Rejecting the review petition filed against its verdict, the court held that the right to protest can’t be anytime and anywhere. The court stated that there can be some spontaneous protests but any prolonged protest needs to be in a designated area. The bench headed by Justice Sanjay KishanKaul, Justice Aniruddha Bose, and Justice Krishna Murari, concluded that the order of the court for vacating shaheenbagh doesn’t suffer from any error.

40. Vikash Kumar V UPSC: All persons with disabilities, irrespective of their condition can avail of services of a scribe irrespective of the fact that their disability doesn’t fall under the framework of benchmark disability.

When a person suffering from writer’s cramp needed a scribe for UPSC examination, he was denied the service as his disability didn’t fall under benchmark disability to obtain a certificate of disability.
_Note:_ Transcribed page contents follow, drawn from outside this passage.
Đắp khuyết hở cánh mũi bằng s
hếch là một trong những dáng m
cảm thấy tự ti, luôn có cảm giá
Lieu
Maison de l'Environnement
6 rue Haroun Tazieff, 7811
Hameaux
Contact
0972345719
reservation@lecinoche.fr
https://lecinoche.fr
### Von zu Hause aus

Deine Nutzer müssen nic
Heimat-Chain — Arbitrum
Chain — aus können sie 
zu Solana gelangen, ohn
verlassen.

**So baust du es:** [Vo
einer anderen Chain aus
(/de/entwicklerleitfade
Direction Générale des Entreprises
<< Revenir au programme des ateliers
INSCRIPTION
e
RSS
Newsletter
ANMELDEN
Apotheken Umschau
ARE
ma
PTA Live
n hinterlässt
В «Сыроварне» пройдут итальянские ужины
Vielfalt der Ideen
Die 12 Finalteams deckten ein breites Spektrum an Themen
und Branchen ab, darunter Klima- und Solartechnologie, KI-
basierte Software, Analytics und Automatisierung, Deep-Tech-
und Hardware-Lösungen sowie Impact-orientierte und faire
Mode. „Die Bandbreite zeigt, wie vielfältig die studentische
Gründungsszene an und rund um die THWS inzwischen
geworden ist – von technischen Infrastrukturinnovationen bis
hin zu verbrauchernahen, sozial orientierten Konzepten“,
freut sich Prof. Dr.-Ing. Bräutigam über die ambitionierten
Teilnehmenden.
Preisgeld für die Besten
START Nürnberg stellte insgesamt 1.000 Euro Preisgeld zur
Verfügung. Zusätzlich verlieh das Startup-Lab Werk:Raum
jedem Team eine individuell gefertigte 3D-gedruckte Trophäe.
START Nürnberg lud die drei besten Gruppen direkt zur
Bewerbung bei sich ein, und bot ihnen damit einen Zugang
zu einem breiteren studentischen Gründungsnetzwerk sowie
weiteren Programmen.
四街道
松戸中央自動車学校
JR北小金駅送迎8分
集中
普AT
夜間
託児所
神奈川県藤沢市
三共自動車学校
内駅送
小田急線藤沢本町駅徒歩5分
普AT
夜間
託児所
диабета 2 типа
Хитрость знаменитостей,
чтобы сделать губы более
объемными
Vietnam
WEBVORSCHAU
When the matter landed in the Supreme Court, the Court ordered a medical examination of the petitioner which concluded that the petitioner was indeed suffering from writer’s cramp however his disability was assessed at only 6%.

Section 2(r) of the Persons with Disability act, 2016 refers to people having not less than 40% disability.

The Court held that limiting the access of a scribe to only a person who falls under 2 (r), which is a person with benchmark disability, would violate the overall framework of the law. The Court stated that every person with disabilities should have an option to avail scribe services, whether or not his condition, such as writer’s cramp, would fall within the framework of benchmark disability or not. The Court stated that the denial of reasonable accommodation would amount to discrimination and same violates individual dignity.